**EXERCISES TO COMPLETE**:
A – In the topology manager design excerpt, what does it mean when the Preferred field of a TopologyHint is set to true?
B – Summarize the topology manager design excerpt in two sentences.
C – Carry on writing the topology manager design excerpt from its last line.

**DOCUMENT EXCERPT**:
Implementing the HintProvider interface may prove challenging.

Design Details

New Interfaces

package bitmask

// BitMask interface allows hint providers to create BitMasks for TopologyHints
type BitMask interface {
	Add(sockets ...int) error
	Remove(sockets ...int) error
	And(masks ...BitMask)
	Or(masks ...BitMask)
	Clear()
	Fill()
	IsEqual(mask BitMask) bool
	IsEmpty() bool
	IsSet(socket int) bool
	IsNarrowerThan(mask BitMask) bool
	String() string
	Count() int
	GetSockets() []int
}

func NewBitMask(sockets ...int) (BitMask, error) { ... }

package topologymanager

// Manager interface provides methods for Kubelet to manage pod topology hints
type Manager interface {
    // Implements pod admit handler interface
    lifecycle.PodAdmitHandler
    // Adds a hint provider to manager to indicate the hint provider
    //wants to be consoluted when making topology hints
    AddHintProvider(HintProvider)
    // Adds pod to Manager for tracking
    AddContainer(pod *v1.Pod, containerID string) error
    // Removes pod from Manager tracking
    RemoveContainer(containerID string) error
    // Interface for storing pod topology hints
    Store
}

// TopologyHint encodes locality to local resources. Each HintProvider provides
// a list of these hints to the TopoologyManager for each container at pod
// admission time.
type TopologyHint struct {
    NUMANodeAffinity bitmask.BitMask
    // Preferred is set to true when the BitMask encodes a preferred
    // allocation for the Container. It is set to false otherwise.
    Preferred bool
}

// HintProvider is implemented by Kubelet components that make
// topology-related resource assignments. The Topology Manager consults each
// hint provider at pod admission time.

**STORED RECORDS**:
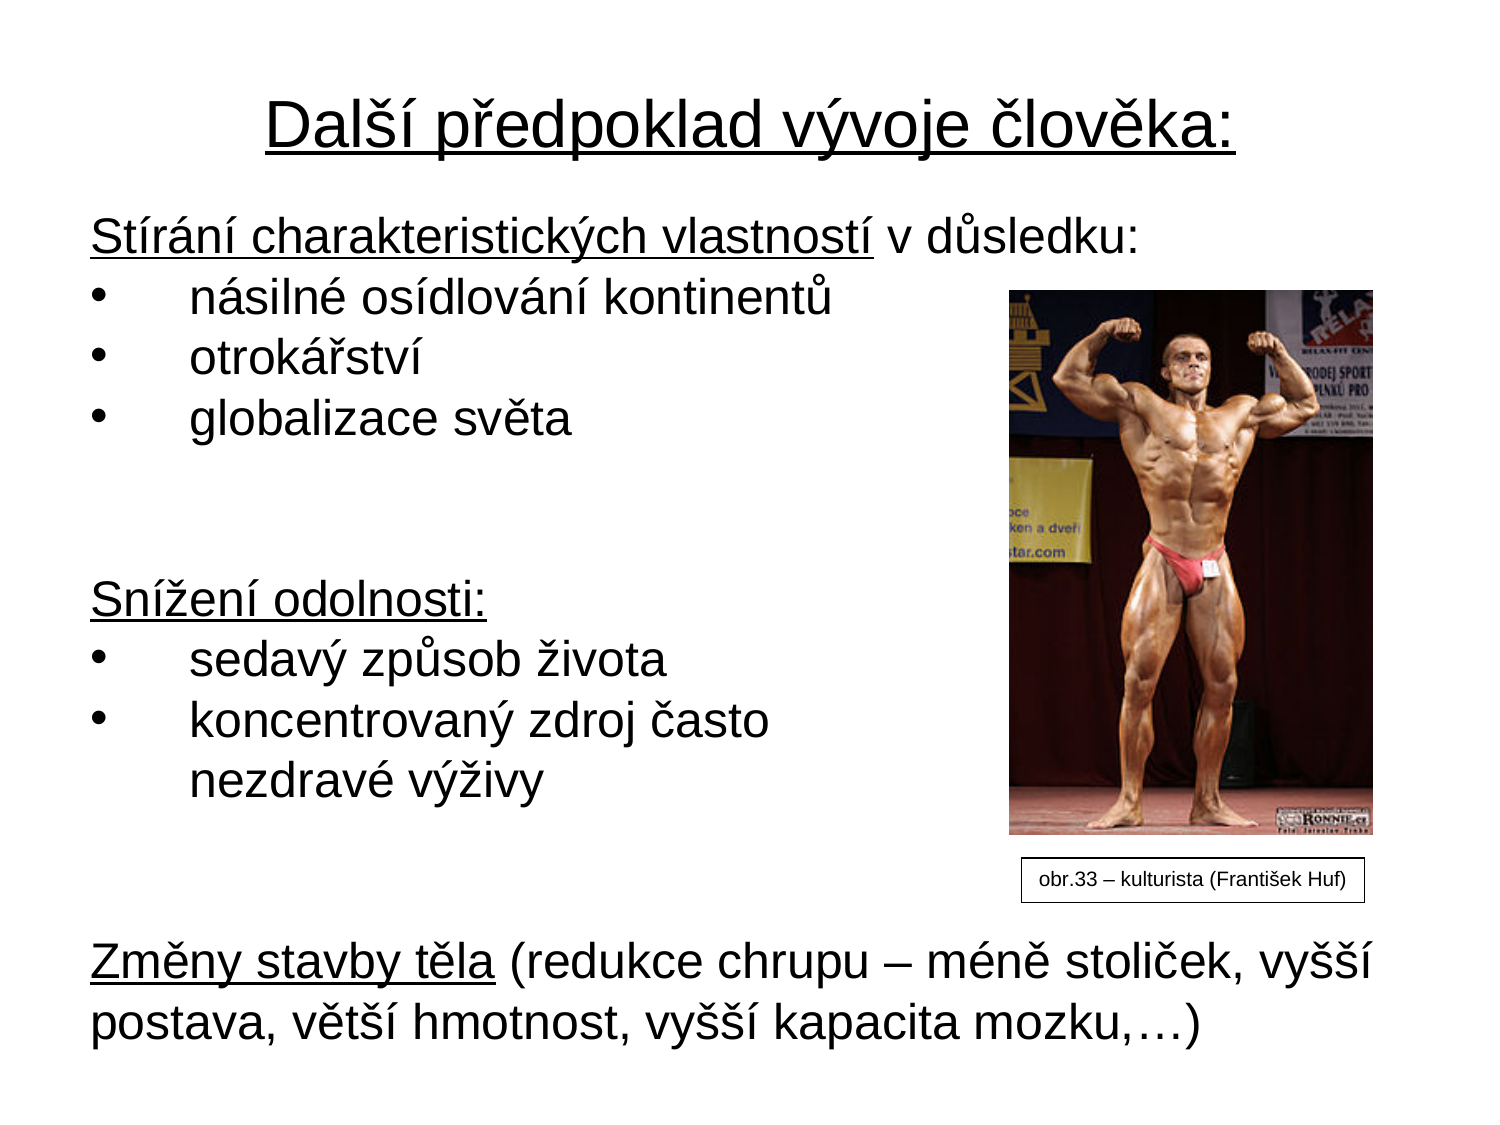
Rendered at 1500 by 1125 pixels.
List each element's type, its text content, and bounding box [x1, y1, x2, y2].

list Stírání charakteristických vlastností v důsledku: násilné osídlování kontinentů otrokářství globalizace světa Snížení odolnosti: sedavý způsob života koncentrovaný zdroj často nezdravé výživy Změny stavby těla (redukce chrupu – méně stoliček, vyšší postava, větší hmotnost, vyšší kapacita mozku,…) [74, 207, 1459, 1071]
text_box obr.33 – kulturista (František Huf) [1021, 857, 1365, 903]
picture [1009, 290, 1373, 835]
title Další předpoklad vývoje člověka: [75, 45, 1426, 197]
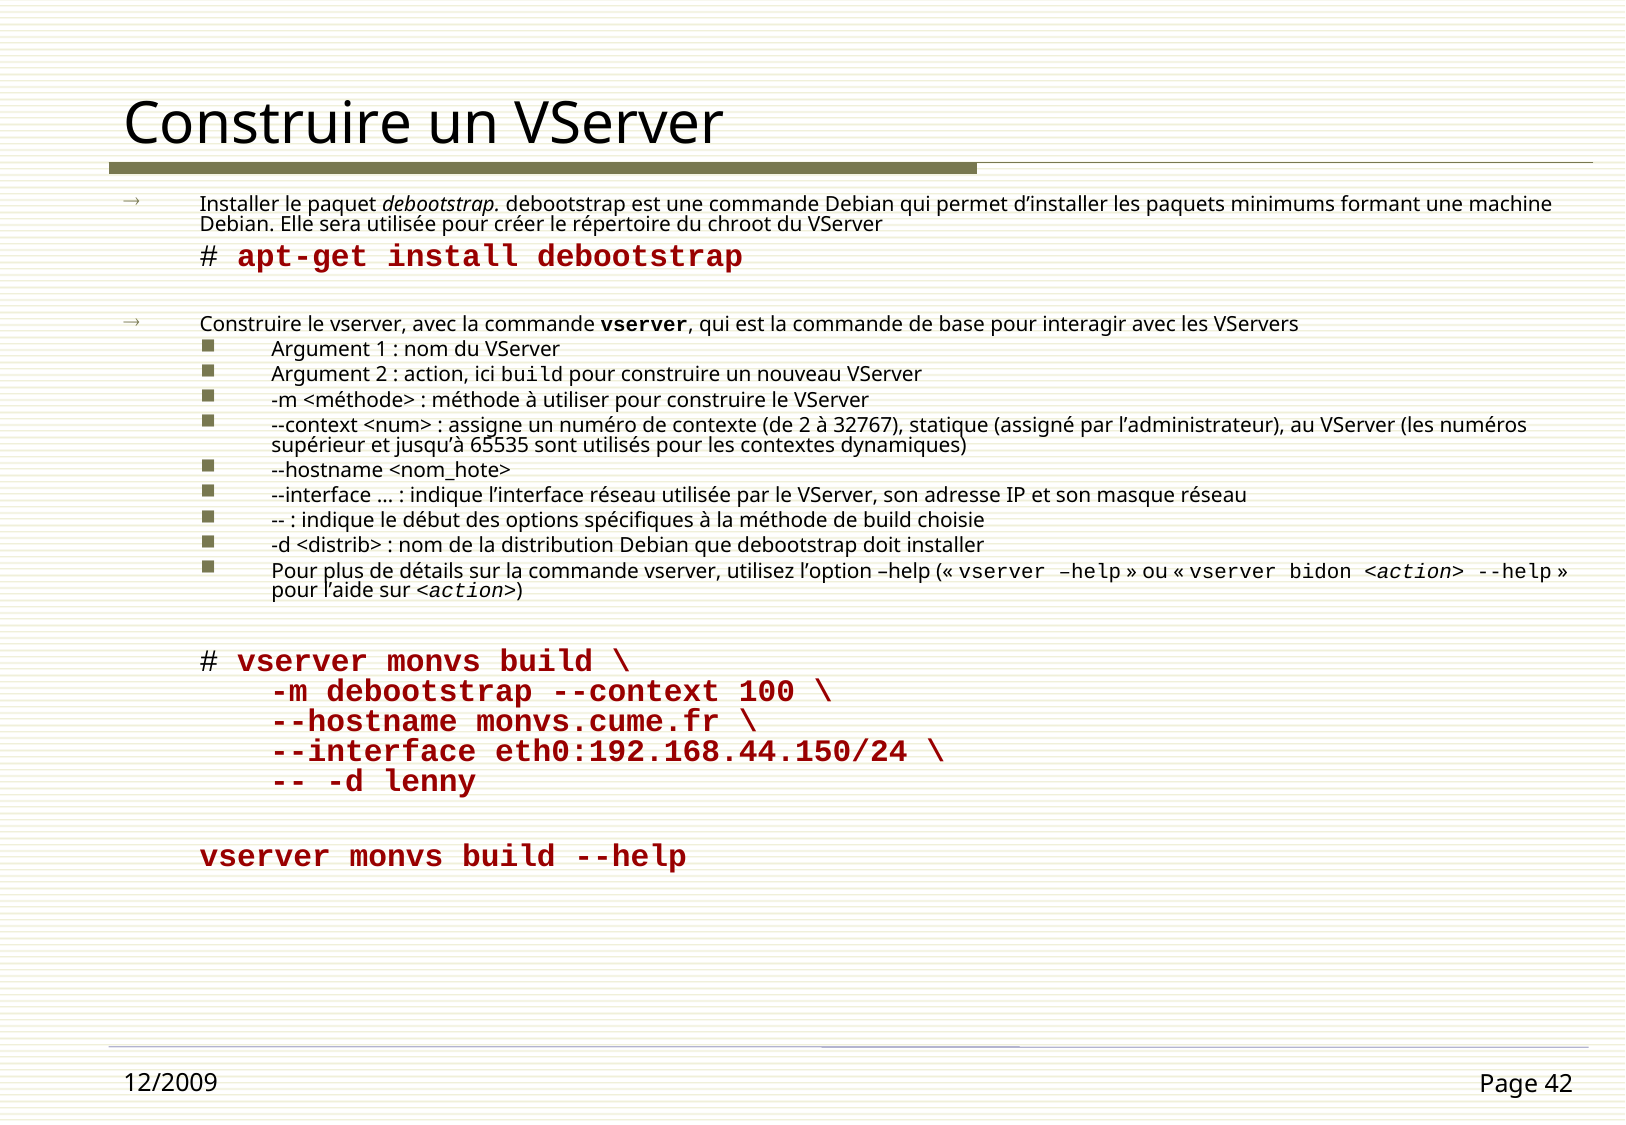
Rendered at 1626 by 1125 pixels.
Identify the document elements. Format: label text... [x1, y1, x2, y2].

--

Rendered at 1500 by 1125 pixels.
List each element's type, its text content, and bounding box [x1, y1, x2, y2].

==

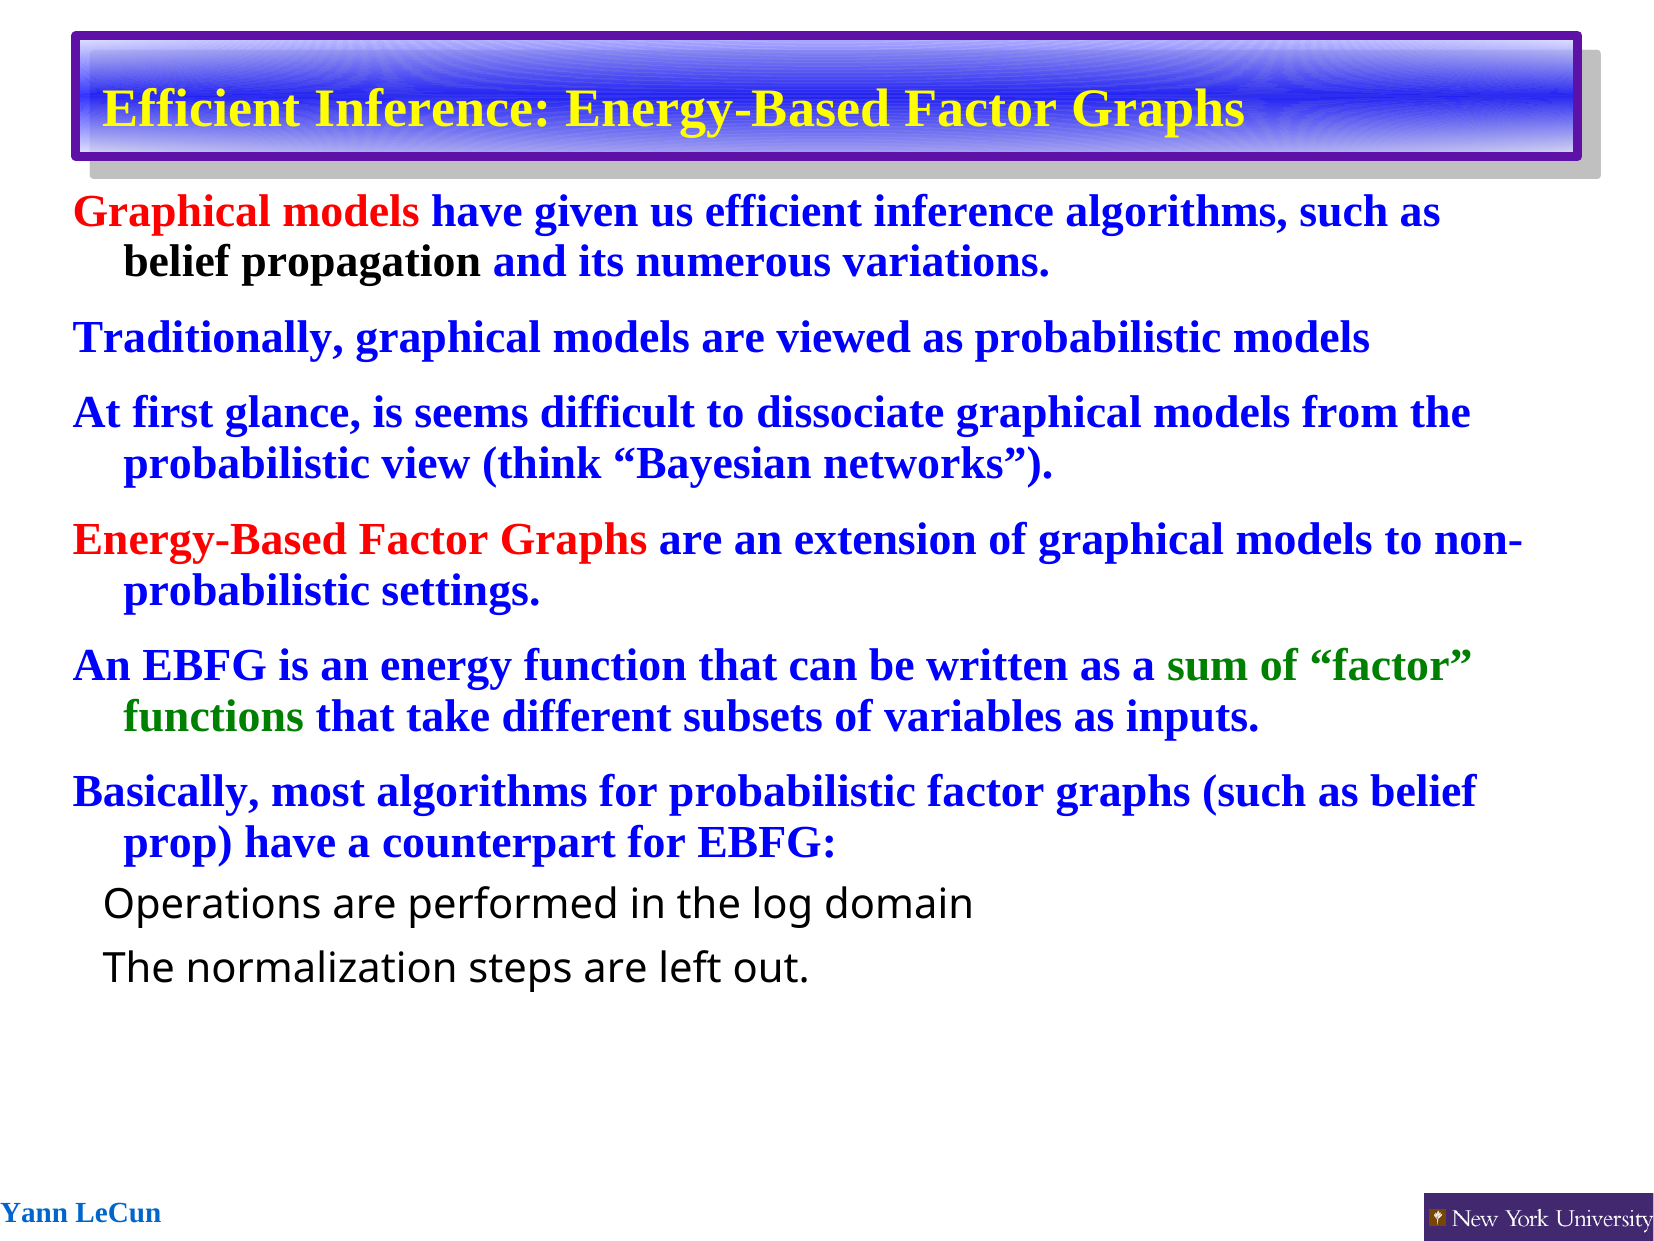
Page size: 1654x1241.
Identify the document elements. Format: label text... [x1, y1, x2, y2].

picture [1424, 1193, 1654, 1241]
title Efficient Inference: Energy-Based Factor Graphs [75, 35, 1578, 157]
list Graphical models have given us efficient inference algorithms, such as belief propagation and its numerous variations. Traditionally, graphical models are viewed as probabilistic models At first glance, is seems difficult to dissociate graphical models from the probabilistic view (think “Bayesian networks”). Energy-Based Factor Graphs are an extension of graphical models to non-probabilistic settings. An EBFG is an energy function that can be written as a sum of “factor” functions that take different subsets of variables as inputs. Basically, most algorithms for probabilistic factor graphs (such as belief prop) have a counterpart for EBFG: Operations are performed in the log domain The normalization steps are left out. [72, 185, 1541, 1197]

**PER-TASK OUTPUTS**:
A – It means the BitMask encodes a preferred allocation for the Container.

B – The excerpt defines a BitMask interface that lets hint providers create BitMasks for topology hints, along with a Manager interface that the Kubelet uses to manage pod topology hints. It also defines a TopologyHint struct that holds a NUMA node affinity mask and a Preferred flag, and each hint provider gives the Topology Manager a list of these hints for each container at pod admission time.

C –
type HintProvider interface {
  // GetTopologyHints returns a map of resource names with a list of possible
  // resource allocations in terms of NUMA locality hints. Each hint
  // is optionally marked "preferred" and indicates the set of NUMA nodes
  // involved in the hypothetical allocation. The topology manager calls
  // this function for each hint provider, and merges the hints to produce
  // a consensus "best" hint. The hint providers may subsequently query the
  // topology manager to influence actual resource assignment.
  GetTopologyHints(pod v1.Pod, containerName string) map[string][]TopologyHint
  // GetPodLevelTopologyHints returns a map of resource names with a list of 
  // possible resource allocations in terms of NUMA locality hints.
  // The returned map contains TopologyHint of requested resource by all containers
  // in a pod spec.
  GetPodLevelTopologyHints(pod *v1.Pod) map[string][]TopologyHint
  // Allocate triggers resource allocation to occur on the HintProvider after
  // all hints have been gathered and the aggregated Hint is available via a
  // call to Store.GetAffinity().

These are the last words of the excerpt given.